===== Given data =====

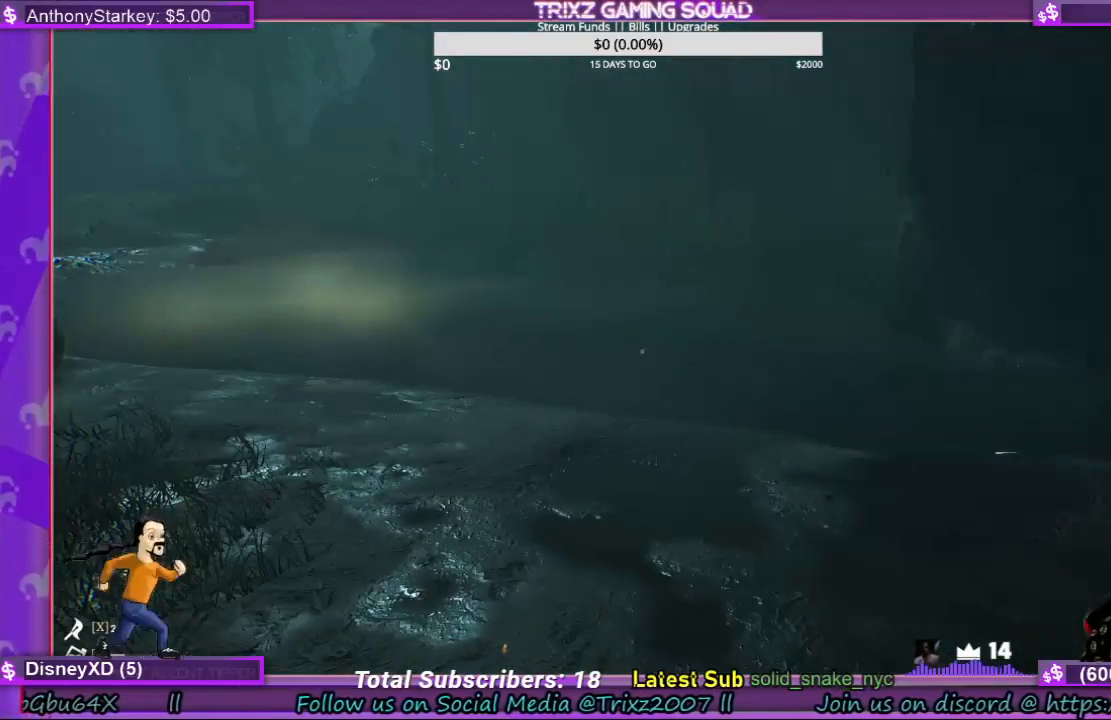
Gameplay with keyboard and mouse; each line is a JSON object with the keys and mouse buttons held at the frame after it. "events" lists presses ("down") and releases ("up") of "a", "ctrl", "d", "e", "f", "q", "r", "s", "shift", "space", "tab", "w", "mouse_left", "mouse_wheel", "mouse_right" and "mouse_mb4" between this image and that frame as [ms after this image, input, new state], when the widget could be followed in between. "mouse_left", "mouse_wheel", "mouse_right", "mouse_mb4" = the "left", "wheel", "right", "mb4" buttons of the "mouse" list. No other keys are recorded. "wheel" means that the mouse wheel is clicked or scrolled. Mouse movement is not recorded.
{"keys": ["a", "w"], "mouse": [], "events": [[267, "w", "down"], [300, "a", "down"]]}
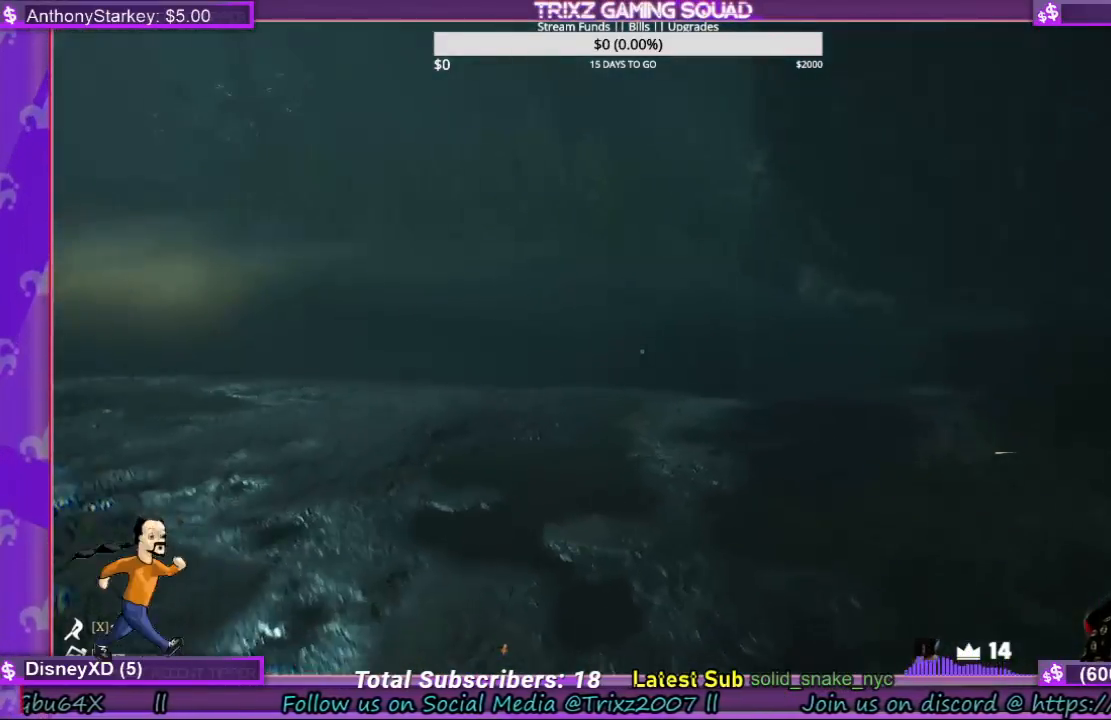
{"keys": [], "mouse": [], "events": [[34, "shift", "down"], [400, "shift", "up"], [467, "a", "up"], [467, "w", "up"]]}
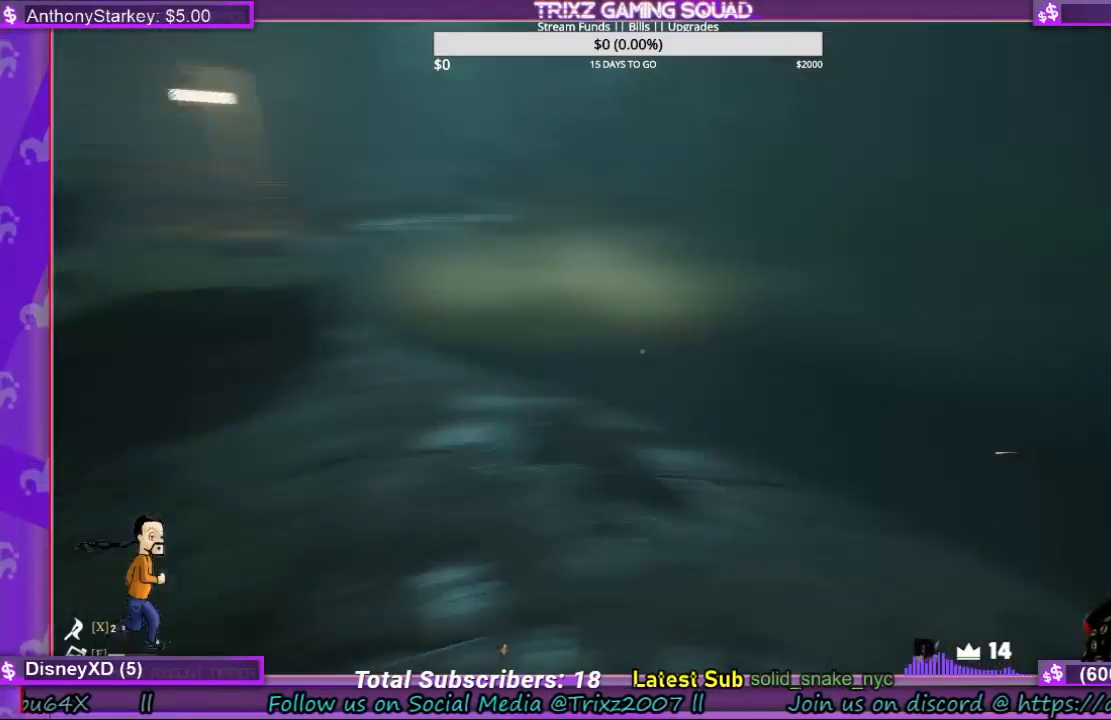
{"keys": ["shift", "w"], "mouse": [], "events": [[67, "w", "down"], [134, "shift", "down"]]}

=====
===== Given data =====

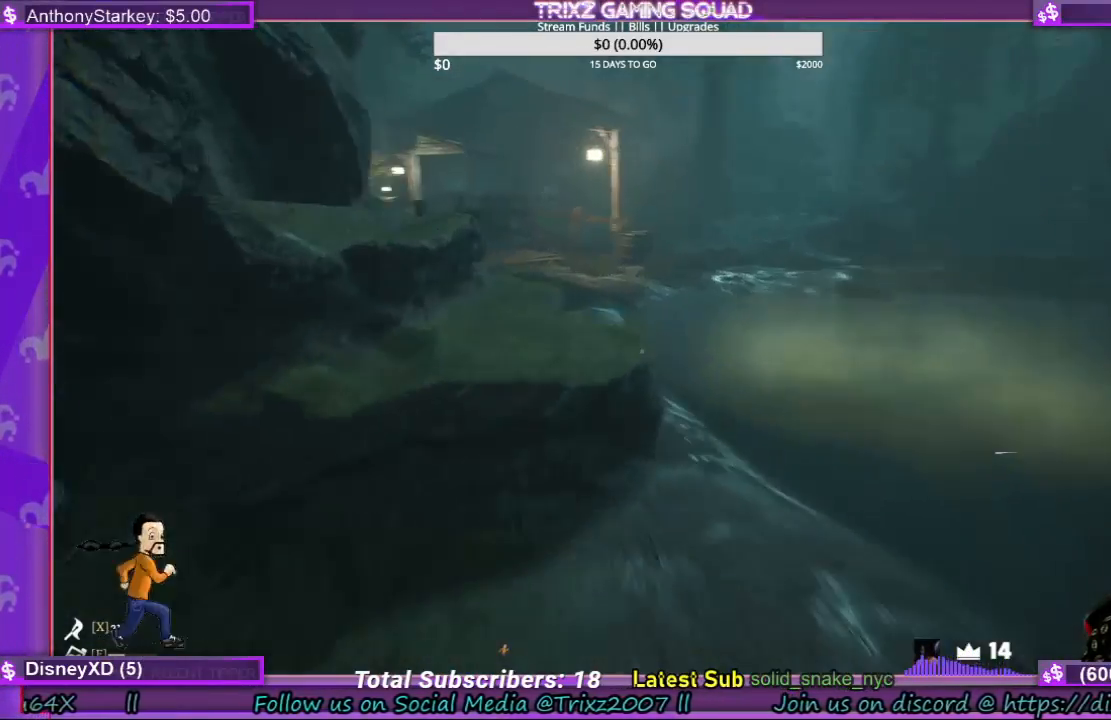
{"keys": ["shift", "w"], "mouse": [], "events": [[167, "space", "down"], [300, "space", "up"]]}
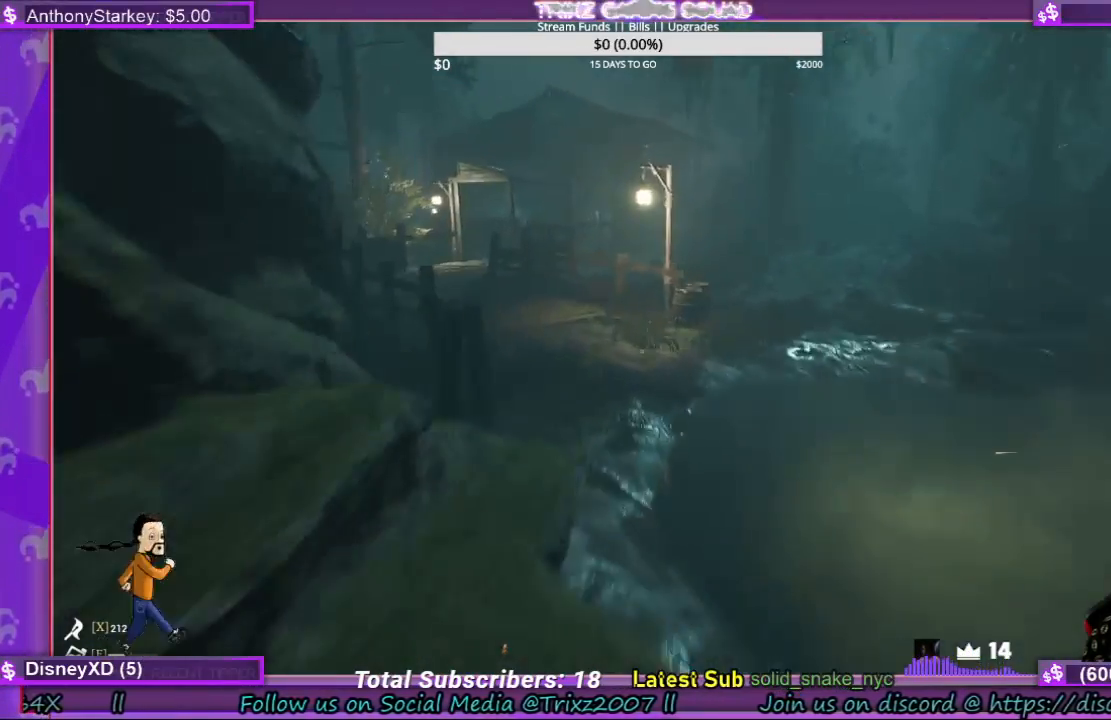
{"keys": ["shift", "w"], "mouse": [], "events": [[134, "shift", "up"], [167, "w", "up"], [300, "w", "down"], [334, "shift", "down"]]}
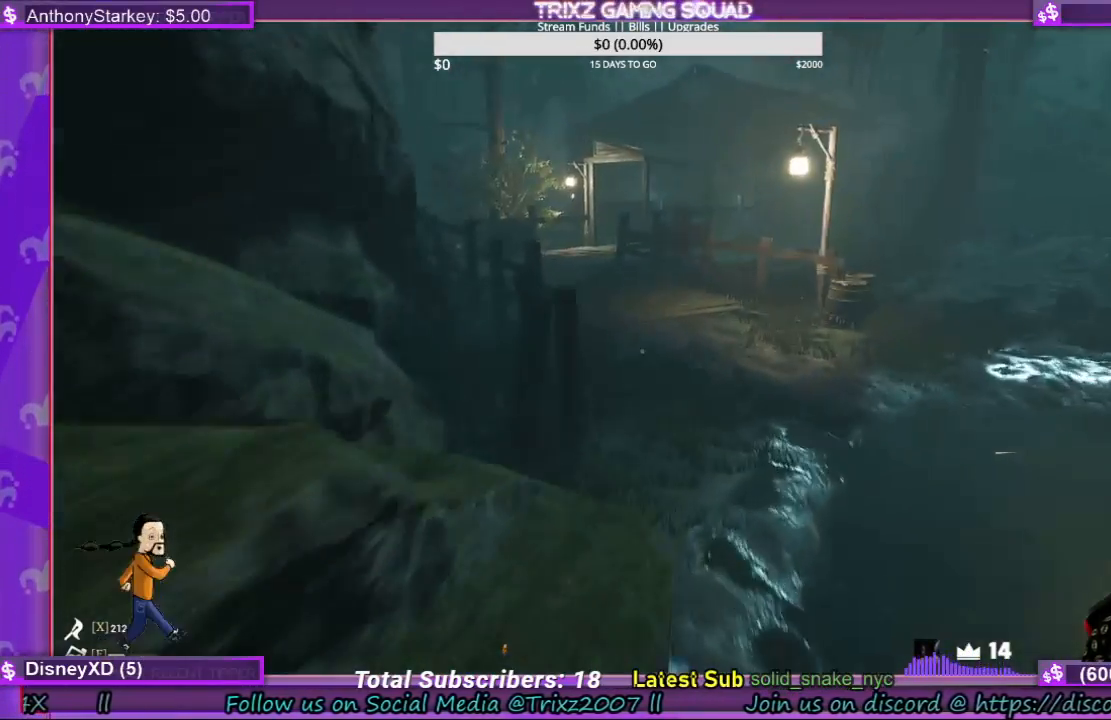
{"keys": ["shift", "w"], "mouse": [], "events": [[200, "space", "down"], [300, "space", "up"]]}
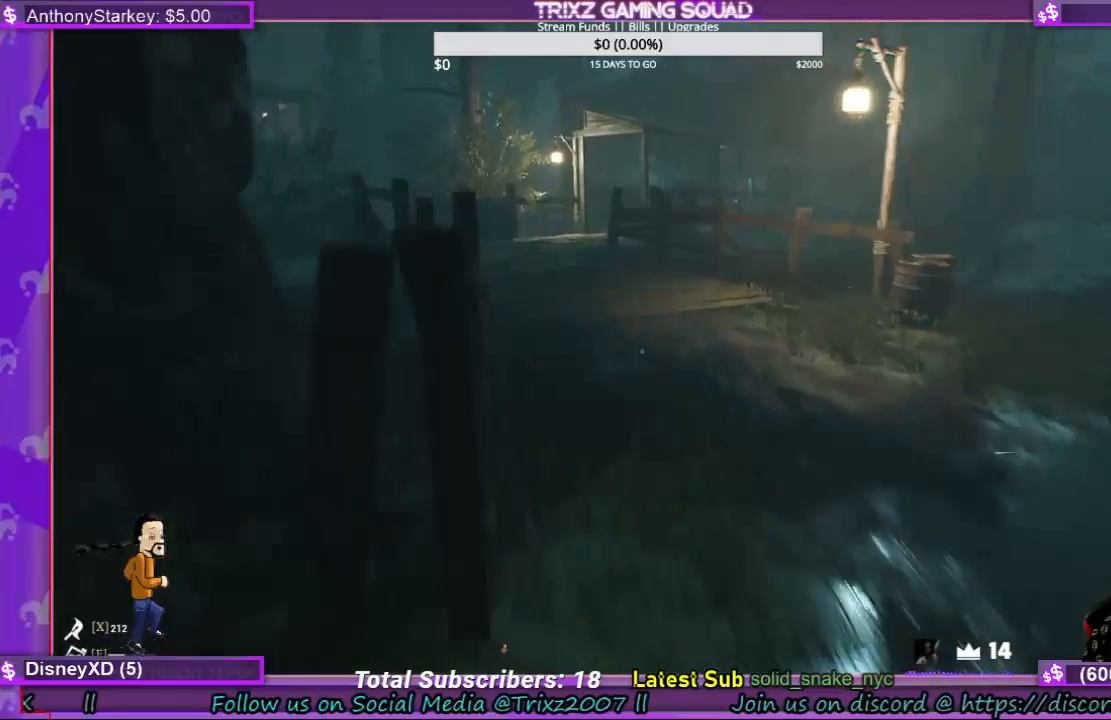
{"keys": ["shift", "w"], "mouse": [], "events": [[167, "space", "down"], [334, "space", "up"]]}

=====

Going through the listing above, count every line in which the word "shift" occurs, and state only the count.

Answer to the exercise — 7